By Mariam Jooma Carikci
As the daily Israeli killing and maiming of civilians in Gaza continues unabated—and now, arguably, in routine fashion—the questions persist: What will it take to pull the plug on Netanyahu’s killing bots? Who will speak for the thousands of child amputees, orphans and widows? Which moral voice carries enough weight to demand justice, when even the pope’s call goes unanswered?
And what privilege should we afford politicians from both the West and the Global South to chart a path out of this civilizational darkness? The answer, I would argue, is none. No political leader anywhere in the world deserves to be vested with hope for a better future—least of all the current cohort of hypocrites ruling the planet.
One hallmark of a visionary leader is the ability to anticipate the obstacles on the road to real change. In this respect, the legacy of Steve Bantu Biko remains instructive. In I Write What I Like, Biko warned: “The biggest mistake the black world ever made was to assume that whoever opposed apartheid was an ally.” It was a sharp critique of superficial solidarity. Biko wasn’t dismissing all white opposition to apartheid, but cautioning against uncritically embracing people—or states—just because they appear to oppose oppression.
His point was clear: opposing one form of injustice doesn’t automatically make someone committed to justice as a principle—especially if that opposition entails no risk, no sacrifice, and no alignment with the oppressed.
Thirty-one years later, Biko’s insight remains relevant.
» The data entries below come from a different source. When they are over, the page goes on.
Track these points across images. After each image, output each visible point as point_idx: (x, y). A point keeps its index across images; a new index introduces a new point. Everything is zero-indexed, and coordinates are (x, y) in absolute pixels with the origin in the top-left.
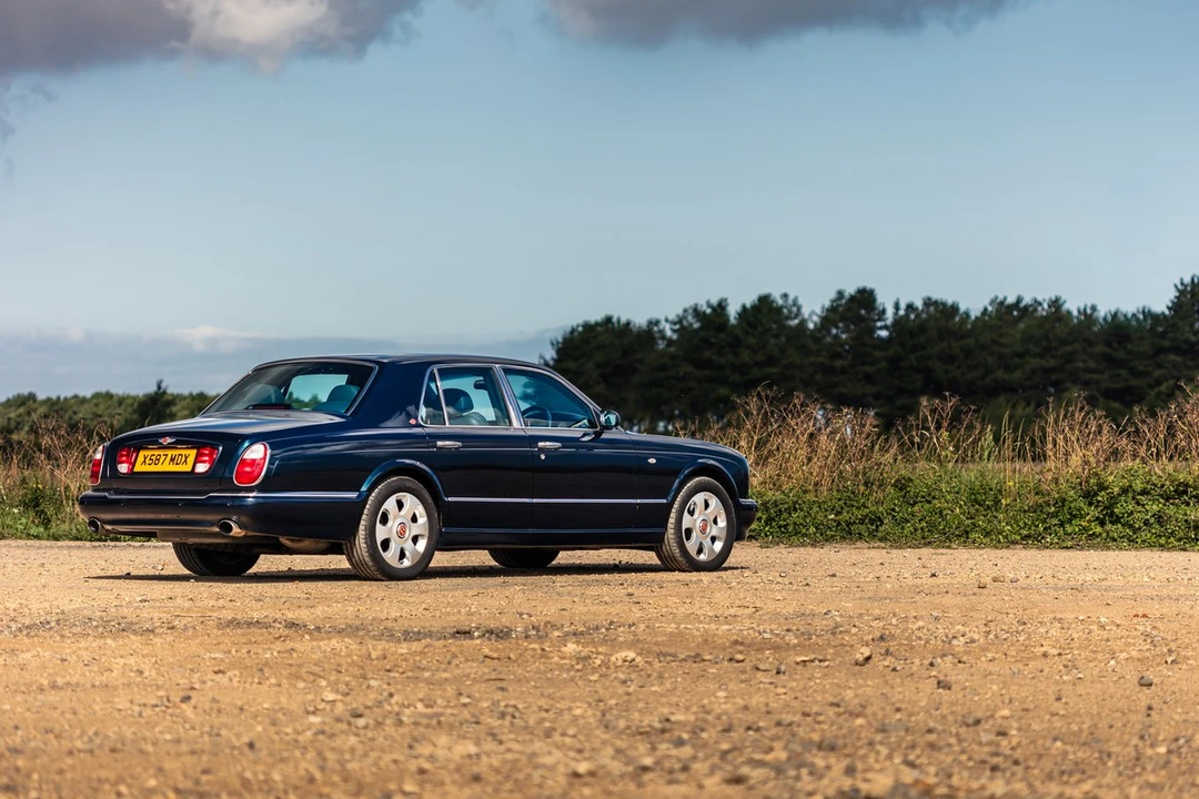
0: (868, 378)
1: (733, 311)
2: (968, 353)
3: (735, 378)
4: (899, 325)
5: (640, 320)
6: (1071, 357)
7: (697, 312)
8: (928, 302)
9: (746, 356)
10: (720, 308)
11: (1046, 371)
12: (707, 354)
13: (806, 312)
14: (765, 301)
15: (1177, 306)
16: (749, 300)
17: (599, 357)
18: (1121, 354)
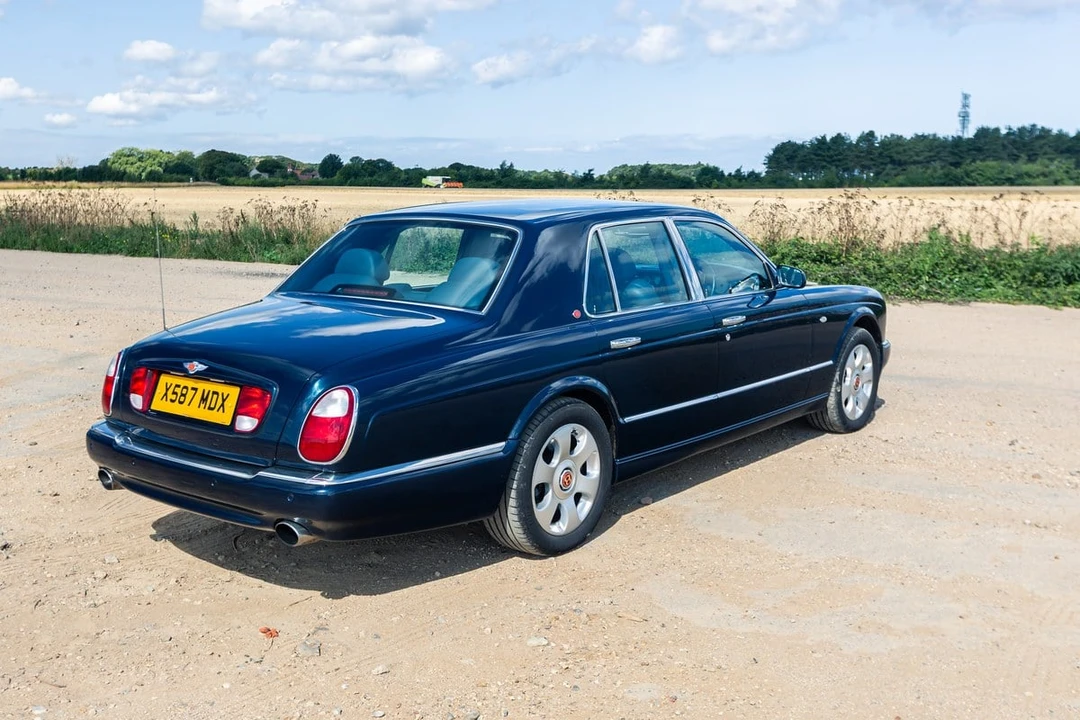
0: (872, 159)
1: (828, 139)
2: (905, 151)
3: (828, 159)
4: (882, 143)
5: (799, 142)
6: (938, 153)
7: (817, 139)
8: (892, 135)
9: (832, 152)
10: (824, 138)
11: (930, 157)
12: (819, 152)
13: (852, 139)
14: (839, 134)
15: (976, 136)
16: (834, 135)
17: (786, 153)
18: (956, 151)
Among the loudest critics of the U.S. empire and its Zionist outpost, Israel, are the BRICS nations—Brazil, Russia, India, China and South Africa. These countries have cast themselves as champions of a “multipolar world,” posturing as the vanguard of an alternative to U.S. hegemony. Yet trade figures tell a different story.
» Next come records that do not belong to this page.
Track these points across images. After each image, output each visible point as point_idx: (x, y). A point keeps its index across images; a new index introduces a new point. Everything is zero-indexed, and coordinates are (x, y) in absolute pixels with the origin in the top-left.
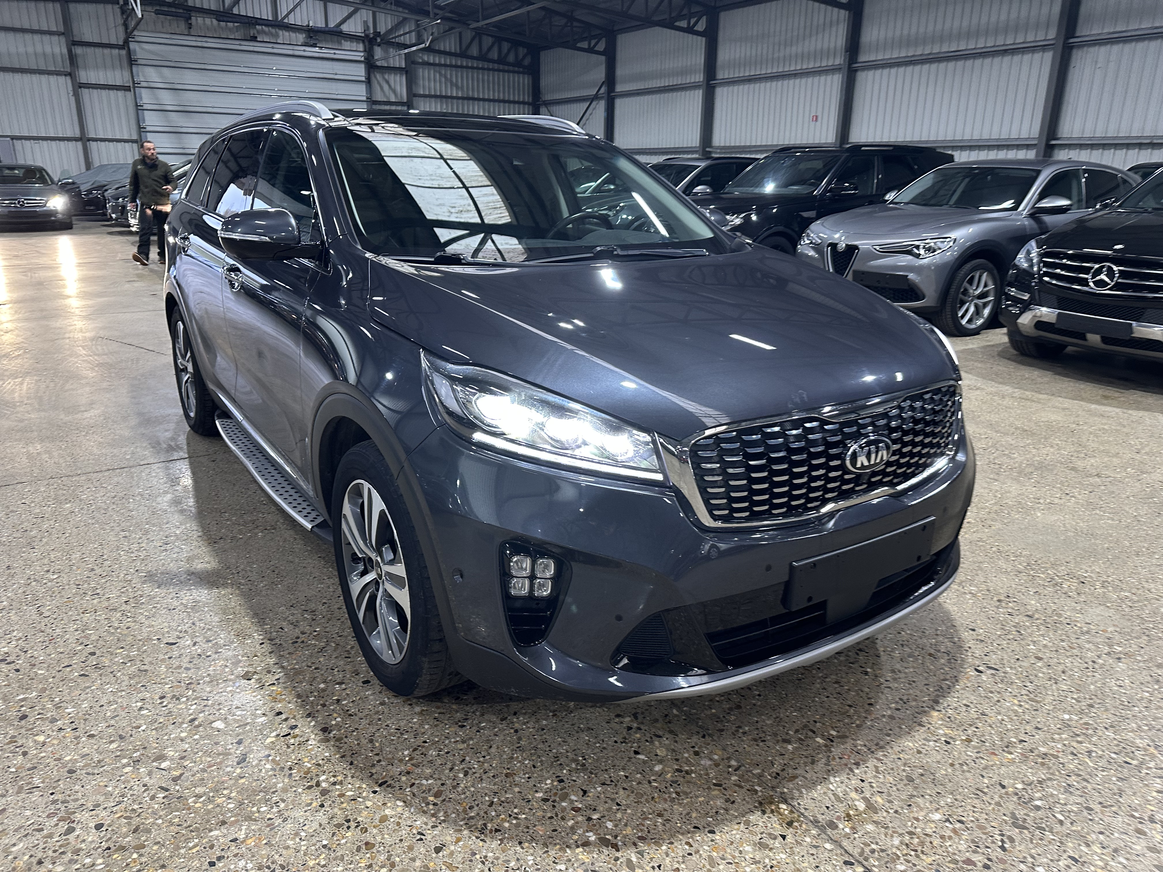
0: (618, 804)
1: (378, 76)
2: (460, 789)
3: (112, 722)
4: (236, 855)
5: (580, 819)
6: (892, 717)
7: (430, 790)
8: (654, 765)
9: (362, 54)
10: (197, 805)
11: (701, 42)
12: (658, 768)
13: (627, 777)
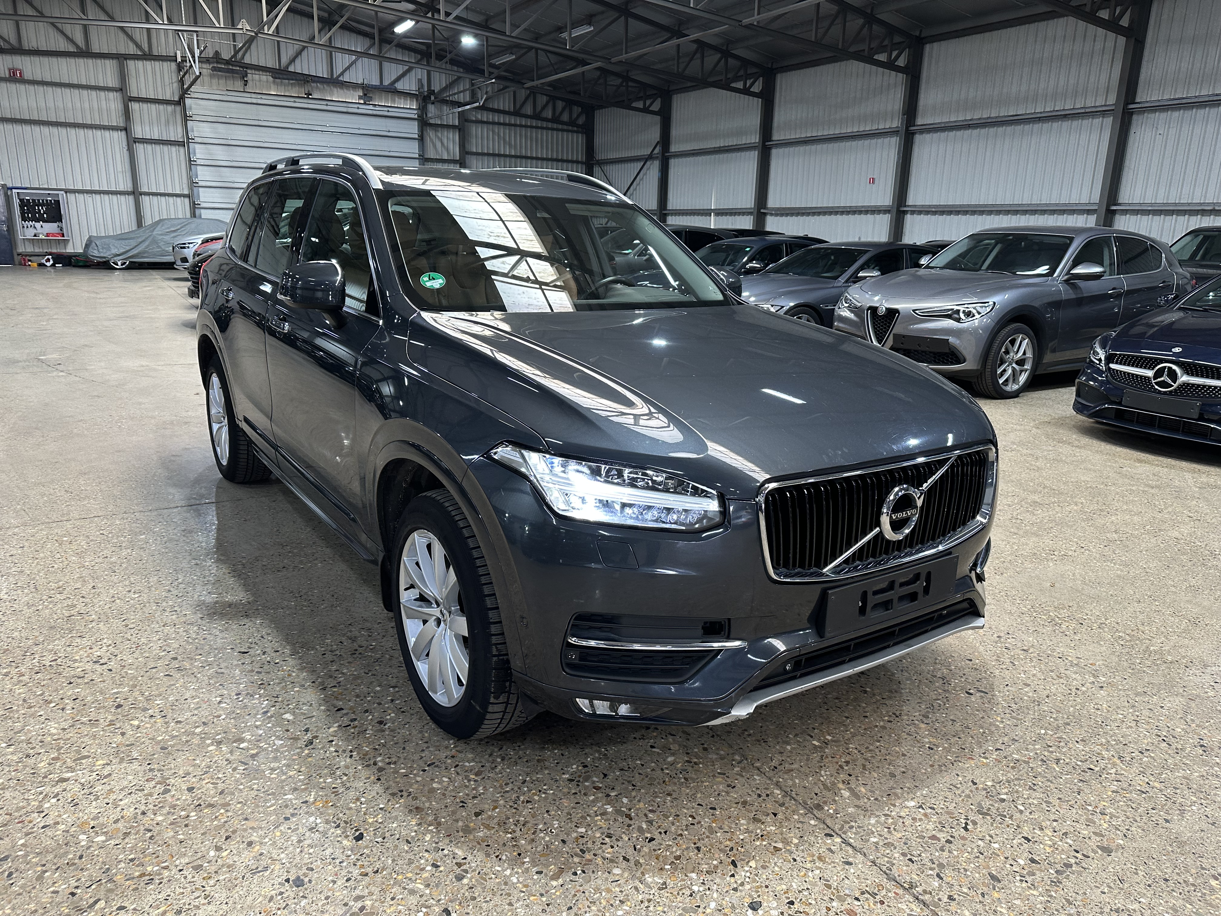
0: (633, 785)
1: (431, 134)
2: (497, 770)
3: (196, 712)
4: (307, 813)
5: (600, 795)
6: (884, 728)
7: (471, 771)
8: (667, 757)
9: (416, 112)
10: (273, 776)
11: (757, 103)
12: (670, 759)
13: (643, 765)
According to CounterPunch (October 2024), nearly all BRICS members continue to actively nurture economic ties with Israel. India, for example, recorded bilateral trade exceeding $10 billion in 2023, including defense deals that directly boost the Israeli military-industrial complex—military hardware that is often tested in Gaza and branded “battle-proven.” While Prime Minister Narendra Modi has expressed “deep concern” over the violence and called for peace, India’s defense contracts are feeding the very machinery driving the genocide of Palestinians.
Brazil doubled its imports of Israeli fertilizer even after the October 2023 escalation. China, which holds the ideological mantle of anti-imperialist politics and has formally supported Palestinian statehood, continues bilateral trade with Israel estimated at $14 billion in 2024. Even as President Xi Jinping called at the China-Arab States Cooperation Forum in May 2024 for a peace conference to end the “tremendous suffering” in Gaza—emphasizing that Israel’s war “should not continue indefinitely” and that “justice should not be absent forever”—business with Tel Aviv carried on.
Russia, mired in its own war in Ukraine and eager to present itself as an anti-Western power, has maintained full diplomatic and economic ties with Israel. Its war economy thrives in geopolitical instability, and it leverages rhetorical opposition to the West for strategic profit, not principled justice.
And then there is South Africa. While arguably the most vocal BRICS critic of Israel, its moral stance has so far remained symbolic. The government’s International Court of Justice case against Israel may be a powerful gesture—but trade has not ceased. South Africa still exports coal to Israel and has made no move to sever economic ties.
Realpolitik reigns. The language of peace and justice is reduced to a coat of lipstick on the pig of a global capitalist order. If BRICS is to truly offer an alternative vision for the world, its member states—led by South Africa—must collectively adopt the following measures:
- Ban the export of coal and critical minerals to Israel.
- Suspend defense-related cooperation and imports.
- Restrict Israeli investment in key sectors such as telecommunications and agriculture.
- Strengthen customs regimes to block Israeli goods from BRICS markets.
Until such measures are enacted, the moral authority of BRICS remains as compromised as that of the United States and Europe—who have aided and abetted the mass killing of babies, children, and unarmed civilians. Biko’s warning echoes still: an ally is only worthy of that name when real sacrifices are made for the greater good. Everything else is mere opportunism.